Je me sers beaucoup de la cuisine pour créer de la fraternité. Je cuisine encore maintenant mais pas autant que je le souhaiterais parce qu’évidemment j’ai ma mission de curé, on ne peut pas être au four et au moulin ! Pour moi la table est un lieu très important, un lieu de communion. D’ailleurs le Christ en a fait un lieu pour exprimer son sacrement, le repas pascal.

Votre carrière de cuisinier a-t-elle quelque chose en commun avec votre sacerdoce ?

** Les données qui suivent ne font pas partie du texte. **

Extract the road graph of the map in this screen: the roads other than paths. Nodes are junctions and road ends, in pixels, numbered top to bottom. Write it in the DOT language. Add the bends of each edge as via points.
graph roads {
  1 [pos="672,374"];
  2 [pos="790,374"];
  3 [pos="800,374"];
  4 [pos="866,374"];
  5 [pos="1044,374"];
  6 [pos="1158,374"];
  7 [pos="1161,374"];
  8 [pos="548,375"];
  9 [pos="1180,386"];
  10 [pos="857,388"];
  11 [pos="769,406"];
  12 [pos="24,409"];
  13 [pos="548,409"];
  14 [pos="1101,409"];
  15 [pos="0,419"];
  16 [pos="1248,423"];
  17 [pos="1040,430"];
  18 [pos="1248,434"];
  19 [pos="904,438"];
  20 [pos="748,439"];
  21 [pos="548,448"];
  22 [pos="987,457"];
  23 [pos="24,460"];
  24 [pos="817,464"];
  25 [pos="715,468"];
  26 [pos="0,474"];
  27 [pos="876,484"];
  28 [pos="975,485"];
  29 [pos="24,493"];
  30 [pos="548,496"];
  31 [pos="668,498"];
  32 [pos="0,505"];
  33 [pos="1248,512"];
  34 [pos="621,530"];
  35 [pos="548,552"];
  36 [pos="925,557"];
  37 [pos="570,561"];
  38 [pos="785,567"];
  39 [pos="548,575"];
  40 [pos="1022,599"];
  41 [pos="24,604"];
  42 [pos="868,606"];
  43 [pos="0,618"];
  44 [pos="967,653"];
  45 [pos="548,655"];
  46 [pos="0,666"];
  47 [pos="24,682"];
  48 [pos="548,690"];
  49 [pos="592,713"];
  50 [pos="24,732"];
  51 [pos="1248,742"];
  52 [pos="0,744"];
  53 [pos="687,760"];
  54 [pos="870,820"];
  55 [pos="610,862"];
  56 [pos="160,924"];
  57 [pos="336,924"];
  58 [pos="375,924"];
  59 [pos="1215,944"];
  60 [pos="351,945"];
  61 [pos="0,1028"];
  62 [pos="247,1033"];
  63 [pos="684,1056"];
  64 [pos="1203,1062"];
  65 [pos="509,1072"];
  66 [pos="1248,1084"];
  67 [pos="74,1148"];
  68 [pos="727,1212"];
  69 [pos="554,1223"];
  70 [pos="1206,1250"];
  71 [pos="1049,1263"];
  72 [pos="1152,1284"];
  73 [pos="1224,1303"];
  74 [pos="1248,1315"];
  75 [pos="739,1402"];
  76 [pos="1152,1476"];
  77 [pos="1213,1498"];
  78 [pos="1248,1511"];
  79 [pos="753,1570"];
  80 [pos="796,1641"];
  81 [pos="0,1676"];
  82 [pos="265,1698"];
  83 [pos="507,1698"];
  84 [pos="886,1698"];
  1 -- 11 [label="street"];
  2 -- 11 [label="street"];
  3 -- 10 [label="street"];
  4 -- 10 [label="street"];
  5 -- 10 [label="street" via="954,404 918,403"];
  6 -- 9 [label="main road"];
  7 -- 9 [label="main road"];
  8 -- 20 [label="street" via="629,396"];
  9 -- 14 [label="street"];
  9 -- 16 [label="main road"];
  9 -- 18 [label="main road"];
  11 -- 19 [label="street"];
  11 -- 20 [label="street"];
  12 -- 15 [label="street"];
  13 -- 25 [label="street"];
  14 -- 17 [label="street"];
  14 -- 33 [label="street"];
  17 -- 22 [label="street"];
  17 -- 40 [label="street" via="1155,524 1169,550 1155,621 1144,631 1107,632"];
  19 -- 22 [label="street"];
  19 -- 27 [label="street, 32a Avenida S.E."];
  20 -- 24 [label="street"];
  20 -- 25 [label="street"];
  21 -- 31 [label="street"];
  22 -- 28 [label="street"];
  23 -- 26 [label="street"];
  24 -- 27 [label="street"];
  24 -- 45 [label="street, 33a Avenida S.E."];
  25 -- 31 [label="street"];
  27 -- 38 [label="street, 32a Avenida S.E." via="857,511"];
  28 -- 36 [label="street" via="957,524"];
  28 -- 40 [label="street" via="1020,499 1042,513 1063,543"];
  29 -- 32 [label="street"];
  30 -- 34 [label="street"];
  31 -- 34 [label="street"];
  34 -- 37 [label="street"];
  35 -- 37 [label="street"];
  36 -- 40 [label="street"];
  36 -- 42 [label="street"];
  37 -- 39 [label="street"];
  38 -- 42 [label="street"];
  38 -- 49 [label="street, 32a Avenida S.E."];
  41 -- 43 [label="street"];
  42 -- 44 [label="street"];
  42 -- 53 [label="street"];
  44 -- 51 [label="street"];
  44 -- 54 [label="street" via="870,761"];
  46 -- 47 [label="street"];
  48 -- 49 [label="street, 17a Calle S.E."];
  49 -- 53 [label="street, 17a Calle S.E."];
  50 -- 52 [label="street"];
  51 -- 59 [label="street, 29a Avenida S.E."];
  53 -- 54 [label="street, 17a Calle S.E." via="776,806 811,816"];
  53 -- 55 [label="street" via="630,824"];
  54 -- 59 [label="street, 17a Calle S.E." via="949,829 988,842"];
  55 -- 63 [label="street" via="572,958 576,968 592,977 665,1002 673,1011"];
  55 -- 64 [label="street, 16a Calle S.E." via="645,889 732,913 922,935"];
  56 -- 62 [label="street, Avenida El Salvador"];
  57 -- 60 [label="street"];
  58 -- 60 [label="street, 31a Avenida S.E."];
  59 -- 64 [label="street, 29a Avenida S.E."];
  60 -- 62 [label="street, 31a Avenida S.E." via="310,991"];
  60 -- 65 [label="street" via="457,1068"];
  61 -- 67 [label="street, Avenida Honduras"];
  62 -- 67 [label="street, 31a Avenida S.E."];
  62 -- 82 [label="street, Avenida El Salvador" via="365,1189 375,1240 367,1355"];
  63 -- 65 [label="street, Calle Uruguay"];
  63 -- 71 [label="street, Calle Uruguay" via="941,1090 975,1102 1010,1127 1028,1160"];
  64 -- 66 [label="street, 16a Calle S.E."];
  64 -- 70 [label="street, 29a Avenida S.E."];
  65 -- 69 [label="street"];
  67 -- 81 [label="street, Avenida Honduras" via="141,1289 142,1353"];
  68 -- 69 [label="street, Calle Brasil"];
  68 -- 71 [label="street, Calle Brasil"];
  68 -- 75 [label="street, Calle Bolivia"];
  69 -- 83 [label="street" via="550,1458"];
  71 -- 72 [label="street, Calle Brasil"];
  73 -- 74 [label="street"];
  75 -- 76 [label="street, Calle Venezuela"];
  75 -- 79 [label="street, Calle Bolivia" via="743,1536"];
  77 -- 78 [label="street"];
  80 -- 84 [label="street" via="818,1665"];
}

Ma vocation de cuisinier a beaucoup de similitudes avec ma vocation de prêtre. Quand on est cuisinier, on est dans un désintéressement total du temps passé, de l’investissement personnel. On est dans un don de soi. Le prêtre est appelé à être un homme donné. Le cuisinier va être un homme de l’effacement, c’est-à-dire que ce n’est jamais le cuisinier qu’on va mettre en valeur, c’est le serveur qui apporte le plat. C’est un peu à la manière de Jean-Baptiste : il faut que lui grandisse et que moi je disparaisse. Le cuisinier, c’est celui qui va chercher la communion autour du repas, la convivialité. Prendre un moment où on est dans un autre temps, où peuvent se vivre des relations de communion. Or à la messe, c’est le repas du Seigneur qui nous réunit dans la communion et dans la différence des uns des autres, où tout doit être prêt pour que chacun puisse avoir sa place et puisse vivre un moment de fraternité. Il y a une dimension spirituelle aussi dans la cuisine, dans le sens où l’harmonie des saveurs, des couleurs, des plats, ça transporte. Quand les gens vont vous faire : “Mmmh c’est bon”. Mettez un mot sur le “mmmh”. Vous ne savez pas mettre de mots, parce qu’il y a quelque chose de transcendant, qui nous élève. Je crois que dans la notion spirituelle, c’est la même chose : quand on vit un moment de foi formidable, on ne sait pas quoi dire, c’est qu’il y a une dimension sacrée qui est là.

N’avez-vous aucun regret ?
Ah non ! Ce que je dis toujours avec un peu d’humour : j’étais dans la restauration des corps, et maintenant je suis passée à la restauration des âmes. Je sens bien qu’il y a là une dimension que je n’avais pas dans la cuisine.